From the entries below, retype only the lines from the one with "67: (293, 184, 1.71)" through the one with "78: (240, 47, 1.51)", exactly as written.
*** EXERCISE INPUT ***
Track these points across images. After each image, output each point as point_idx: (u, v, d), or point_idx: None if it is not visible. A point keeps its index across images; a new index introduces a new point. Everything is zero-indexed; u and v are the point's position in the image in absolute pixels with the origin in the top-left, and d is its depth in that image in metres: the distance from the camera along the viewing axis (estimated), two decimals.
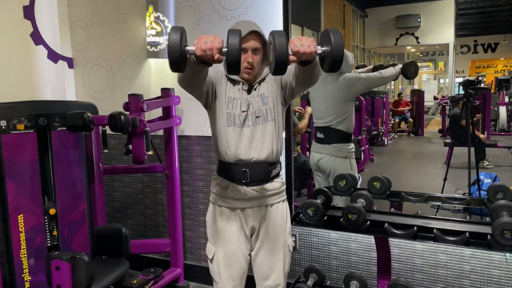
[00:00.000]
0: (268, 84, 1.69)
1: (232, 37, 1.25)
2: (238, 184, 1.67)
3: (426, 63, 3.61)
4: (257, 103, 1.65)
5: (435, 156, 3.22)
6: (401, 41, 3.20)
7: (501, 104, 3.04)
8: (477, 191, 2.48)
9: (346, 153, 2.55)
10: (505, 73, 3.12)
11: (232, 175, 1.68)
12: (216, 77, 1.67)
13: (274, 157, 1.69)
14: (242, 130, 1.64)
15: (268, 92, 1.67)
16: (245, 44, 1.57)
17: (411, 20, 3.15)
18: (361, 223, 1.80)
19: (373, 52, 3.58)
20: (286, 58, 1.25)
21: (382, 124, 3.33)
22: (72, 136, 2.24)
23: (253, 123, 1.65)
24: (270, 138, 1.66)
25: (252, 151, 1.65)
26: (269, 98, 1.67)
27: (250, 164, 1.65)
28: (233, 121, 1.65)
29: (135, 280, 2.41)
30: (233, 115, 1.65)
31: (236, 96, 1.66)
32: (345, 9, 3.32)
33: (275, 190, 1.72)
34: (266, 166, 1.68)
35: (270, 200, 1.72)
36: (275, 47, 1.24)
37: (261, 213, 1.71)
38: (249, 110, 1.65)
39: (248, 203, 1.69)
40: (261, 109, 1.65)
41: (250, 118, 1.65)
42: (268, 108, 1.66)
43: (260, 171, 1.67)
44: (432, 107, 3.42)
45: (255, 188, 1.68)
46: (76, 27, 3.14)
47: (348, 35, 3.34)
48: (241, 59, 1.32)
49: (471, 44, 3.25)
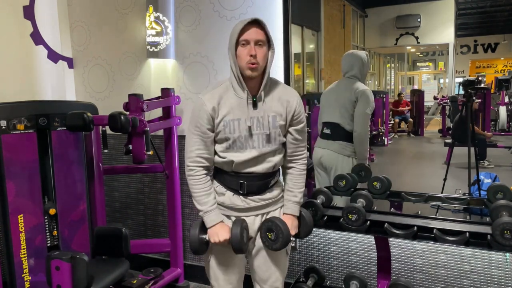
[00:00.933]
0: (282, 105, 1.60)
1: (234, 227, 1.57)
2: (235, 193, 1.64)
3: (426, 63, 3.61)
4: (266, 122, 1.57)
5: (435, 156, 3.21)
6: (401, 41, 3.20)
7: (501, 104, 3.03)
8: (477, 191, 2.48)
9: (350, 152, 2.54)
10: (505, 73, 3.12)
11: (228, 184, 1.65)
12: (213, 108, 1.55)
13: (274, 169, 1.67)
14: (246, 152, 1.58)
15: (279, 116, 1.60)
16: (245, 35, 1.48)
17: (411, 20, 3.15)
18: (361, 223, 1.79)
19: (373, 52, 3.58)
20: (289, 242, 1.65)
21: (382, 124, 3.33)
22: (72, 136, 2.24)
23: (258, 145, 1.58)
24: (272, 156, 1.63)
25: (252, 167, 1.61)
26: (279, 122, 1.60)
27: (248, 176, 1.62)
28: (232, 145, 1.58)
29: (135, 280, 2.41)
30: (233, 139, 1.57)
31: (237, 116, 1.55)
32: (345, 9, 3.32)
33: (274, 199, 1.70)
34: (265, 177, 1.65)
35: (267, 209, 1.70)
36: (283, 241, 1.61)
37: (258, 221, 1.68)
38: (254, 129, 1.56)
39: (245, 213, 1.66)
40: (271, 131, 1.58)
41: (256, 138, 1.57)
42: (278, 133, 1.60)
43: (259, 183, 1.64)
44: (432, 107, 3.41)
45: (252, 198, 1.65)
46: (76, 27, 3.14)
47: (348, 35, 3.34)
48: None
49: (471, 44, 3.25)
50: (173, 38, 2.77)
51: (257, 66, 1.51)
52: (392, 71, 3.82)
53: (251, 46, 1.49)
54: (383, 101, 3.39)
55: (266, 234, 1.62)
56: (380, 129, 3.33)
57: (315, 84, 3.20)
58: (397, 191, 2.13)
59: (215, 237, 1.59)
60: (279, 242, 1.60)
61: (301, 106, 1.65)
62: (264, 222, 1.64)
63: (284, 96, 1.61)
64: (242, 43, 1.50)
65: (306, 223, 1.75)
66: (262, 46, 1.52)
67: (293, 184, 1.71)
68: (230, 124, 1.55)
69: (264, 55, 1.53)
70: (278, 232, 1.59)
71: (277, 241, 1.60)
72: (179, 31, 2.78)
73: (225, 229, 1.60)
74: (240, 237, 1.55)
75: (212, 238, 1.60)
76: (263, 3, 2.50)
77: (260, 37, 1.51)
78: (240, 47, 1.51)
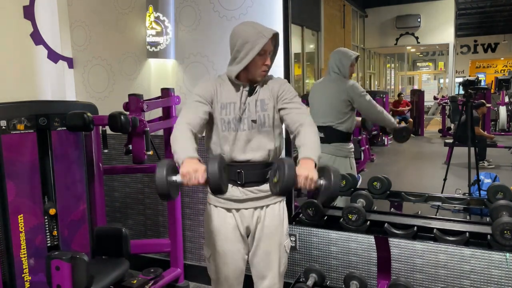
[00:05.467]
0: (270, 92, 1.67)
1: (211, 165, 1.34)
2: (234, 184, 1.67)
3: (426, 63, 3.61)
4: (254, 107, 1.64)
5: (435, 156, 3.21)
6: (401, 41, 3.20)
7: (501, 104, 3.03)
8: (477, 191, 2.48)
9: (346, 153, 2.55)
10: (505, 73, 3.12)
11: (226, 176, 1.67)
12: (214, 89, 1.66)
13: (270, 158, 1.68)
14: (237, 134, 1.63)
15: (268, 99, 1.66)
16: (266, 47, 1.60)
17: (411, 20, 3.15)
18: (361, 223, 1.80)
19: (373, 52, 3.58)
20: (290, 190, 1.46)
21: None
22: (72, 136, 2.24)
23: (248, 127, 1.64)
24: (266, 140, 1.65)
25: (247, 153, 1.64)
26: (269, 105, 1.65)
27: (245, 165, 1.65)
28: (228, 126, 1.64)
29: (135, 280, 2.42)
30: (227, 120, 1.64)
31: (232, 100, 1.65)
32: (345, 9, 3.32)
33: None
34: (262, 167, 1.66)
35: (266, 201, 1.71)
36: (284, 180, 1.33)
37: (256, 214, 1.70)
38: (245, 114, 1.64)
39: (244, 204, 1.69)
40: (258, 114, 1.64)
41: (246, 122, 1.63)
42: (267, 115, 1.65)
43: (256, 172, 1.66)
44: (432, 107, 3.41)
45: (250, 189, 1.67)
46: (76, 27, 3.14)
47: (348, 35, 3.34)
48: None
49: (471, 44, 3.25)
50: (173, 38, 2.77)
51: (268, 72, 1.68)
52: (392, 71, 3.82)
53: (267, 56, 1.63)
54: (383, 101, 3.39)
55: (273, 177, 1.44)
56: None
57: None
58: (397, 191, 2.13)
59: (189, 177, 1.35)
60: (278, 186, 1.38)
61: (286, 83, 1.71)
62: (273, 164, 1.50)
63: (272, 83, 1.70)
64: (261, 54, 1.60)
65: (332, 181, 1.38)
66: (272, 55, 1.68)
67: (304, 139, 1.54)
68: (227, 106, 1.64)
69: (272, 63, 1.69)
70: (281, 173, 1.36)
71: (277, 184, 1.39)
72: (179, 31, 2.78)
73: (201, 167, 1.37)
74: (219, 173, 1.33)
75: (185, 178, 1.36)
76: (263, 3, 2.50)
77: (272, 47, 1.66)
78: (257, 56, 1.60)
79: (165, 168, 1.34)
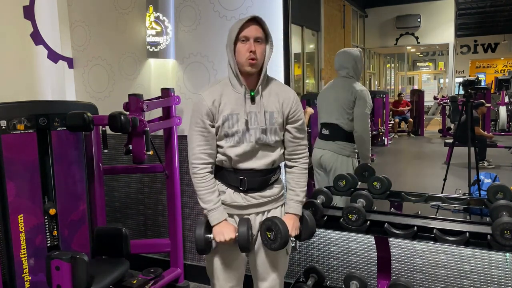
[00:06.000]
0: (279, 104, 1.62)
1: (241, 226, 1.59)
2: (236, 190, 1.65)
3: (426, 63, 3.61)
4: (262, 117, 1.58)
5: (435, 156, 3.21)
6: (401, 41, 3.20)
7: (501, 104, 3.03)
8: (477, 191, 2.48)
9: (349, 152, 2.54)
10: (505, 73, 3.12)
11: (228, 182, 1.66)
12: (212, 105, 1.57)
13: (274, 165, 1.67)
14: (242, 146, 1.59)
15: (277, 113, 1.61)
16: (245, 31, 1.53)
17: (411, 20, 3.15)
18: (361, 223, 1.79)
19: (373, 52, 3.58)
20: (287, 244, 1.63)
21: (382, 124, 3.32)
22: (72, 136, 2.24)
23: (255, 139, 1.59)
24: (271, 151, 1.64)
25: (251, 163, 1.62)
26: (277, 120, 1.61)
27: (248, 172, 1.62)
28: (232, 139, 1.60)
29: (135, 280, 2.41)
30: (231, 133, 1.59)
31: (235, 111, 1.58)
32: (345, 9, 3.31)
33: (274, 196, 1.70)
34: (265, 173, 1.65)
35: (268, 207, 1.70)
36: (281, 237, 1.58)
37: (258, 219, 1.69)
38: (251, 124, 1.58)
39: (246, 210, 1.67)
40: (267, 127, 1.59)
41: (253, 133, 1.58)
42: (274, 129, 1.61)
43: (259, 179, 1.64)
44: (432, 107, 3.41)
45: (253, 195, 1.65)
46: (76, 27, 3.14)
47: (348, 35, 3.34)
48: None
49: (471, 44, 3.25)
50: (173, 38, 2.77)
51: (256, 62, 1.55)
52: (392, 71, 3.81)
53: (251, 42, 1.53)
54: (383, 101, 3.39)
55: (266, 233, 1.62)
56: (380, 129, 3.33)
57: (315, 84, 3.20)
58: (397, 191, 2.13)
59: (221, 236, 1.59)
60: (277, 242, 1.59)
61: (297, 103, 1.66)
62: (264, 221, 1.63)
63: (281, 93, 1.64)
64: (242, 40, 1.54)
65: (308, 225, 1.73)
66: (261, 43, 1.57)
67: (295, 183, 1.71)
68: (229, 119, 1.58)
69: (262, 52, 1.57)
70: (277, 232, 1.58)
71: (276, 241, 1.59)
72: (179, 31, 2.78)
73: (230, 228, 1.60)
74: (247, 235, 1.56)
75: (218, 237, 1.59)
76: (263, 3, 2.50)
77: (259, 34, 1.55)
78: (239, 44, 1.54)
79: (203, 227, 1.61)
***
OUTPUT BELOW:
67: (293, 184, 1.71)
68: (230, 124, 1.55)
69: (264, 55, 1.53)
70: (278, 232, 1.59)
71: (277, 241, 1.60)
72: (179, 31, 2.78)
73: (225, 229, 1.60)
74: (240, 237, 1.55)
75: (212, 238, 1.60)
76: (263, 3, 2.50)
77: (260, 37, 1.51)
78: (240, 47, 1.51)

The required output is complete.